Larger stones can be used as a finish around the bed, some of which can also prevent the earth from slipping.

nutrients and heat

The numerous different layers can seem unusual and overdone, especially for beginners in garden maintenance. But the meaning behind it is very simple and extremely practical:

  • the decomposition processes generate heat, similar to a compost heap
  • the different layers provide large amounts of nutrients
  • the water can drain off well, which avoids waterlogging
  • the plants are better protected from ground frost in winter


The best time to create the hill bed is in autumn. This allows the nutrients in the substrate to be distributed more evenly and the soil sinks a little. After the winter, the bed is then optimally prepared for planting.


The hill bed can be used for vegetables and fruit as well as ornamental plants. In any case, you should consider a few factors:

large plants on the north side

Whether high-growing corn or a large ornamental shrub - you should always plant tall and bushy plants on the north side. This allows them to protect the other plants, but does not cast too much shade.

deep roots outwards

Plants that develop deep roots are a good choice for the border. They fix the soil and can thus prevent the substrate from being washed away in heavy rain.

Beware of nitrate

If you want to plant certain plants for consumption, you should not choose plants that can store a lot of nitrate. Because this substance is harmful to human health in large quantities and accumulates in lettuce, spinach and cress, among other things. Due to the different layers and the decomposition processes, a lot of nitrate is initially released in the substrate. You should therefore not plant these plants on the hill bed for the first year or two.

It is better to plant heavy feeders at the beginning

Heavy feeders such as peppers, potatoes, broccoli, radishes or tomatoes require large amounts of nutrients and are therefore the best choice for initial planting. Mixed cultures with different plants that harmonize well with each other are also optimal.

heavy-duty nightshade plants

place the plants in spirals

It is good for a hill bed to arrange the plants in a spiral. As a result, the soil is better consolidated and the plants can be planted at a greater distance from each other.

If you want to provide the hill bed with ornamental plants, you don't have to pay as much attention to the nitrate content. Nevertheless, the other points mentioned for planting also apply in this case.


Because of the nutrient-giving layers, such as leaves, twigs, grass clippings, and compost, you don't need to fertilize the hill bed for the first few years.
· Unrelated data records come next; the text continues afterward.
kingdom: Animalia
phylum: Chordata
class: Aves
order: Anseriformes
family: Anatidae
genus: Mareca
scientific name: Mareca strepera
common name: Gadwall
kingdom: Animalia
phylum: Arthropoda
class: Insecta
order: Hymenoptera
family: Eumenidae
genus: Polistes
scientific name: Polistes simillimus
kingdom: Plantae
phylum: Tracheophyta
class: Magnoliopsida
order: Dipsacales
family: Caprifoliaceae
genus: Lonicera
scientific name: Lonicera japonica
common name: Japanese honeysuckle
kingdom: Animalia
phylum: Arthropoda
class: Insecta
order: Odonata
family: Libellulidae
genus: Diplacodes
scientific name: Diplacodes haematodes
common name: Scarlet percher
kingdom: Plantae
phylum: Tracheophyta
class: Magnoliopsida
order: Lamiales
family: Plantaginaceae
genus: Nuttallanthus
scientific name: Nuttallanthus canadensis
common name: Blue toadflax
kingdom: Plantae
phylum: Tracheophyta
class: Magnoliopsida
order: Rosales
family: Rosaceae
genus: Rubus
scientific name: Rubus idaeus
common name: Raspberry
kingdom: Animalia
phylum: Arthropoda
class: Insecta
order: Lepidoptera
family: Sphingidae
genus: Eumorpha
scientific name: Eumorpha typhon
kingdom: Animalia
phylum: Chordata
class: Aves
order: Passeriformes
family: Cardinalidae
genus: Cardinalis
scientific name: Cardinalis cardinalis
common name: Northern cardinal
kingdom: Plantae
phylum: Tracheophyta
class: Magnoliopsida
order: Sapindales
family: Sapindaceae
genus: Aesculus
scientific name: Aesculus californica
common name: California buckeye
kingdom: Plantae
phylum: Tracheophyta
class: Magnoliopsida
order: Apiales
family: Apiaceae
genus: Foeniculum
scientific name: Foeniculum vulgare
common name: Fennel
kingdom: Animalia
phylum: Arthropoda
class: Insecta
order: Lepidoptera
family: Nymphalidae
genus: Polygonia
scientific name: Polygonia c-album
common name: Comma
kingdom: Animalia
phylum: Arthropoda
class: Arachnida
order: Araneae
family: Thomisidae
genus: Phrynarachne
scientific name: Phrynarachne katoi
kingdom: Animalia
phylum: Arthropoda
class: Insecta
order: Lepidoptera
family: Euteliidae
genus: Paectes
Only when the plants show weaker growth should you apply or incorporate fertilizer again. Among other things, the following are suitable:

  • Pond water without chemical additives
  • well rotted compost
  • leaves and green waste

Depending on the plants used, you can of course also use appropriate fertilizer from the trade.


When laying out the hill bed, it is advisable to form water channels. All you have to do is press the earth into lines. This creates two advantages. On the one hand, it is avoided that the irrigation water or rainwater washes the earth off the hill. On the other hand, the water collects in the grooves and reaches the substrate and the roots in a more targeted manner. This means you can water more sparingly.


Although heat builds up as a result of rotting in the mound bed, the bed's height also makes it more exposed - that is, more exposed to the wind and cold. Depending on the plants being planted, you should therefore apply protection in winter. This can consist of straw, brushwood, mulch or special garden fleece.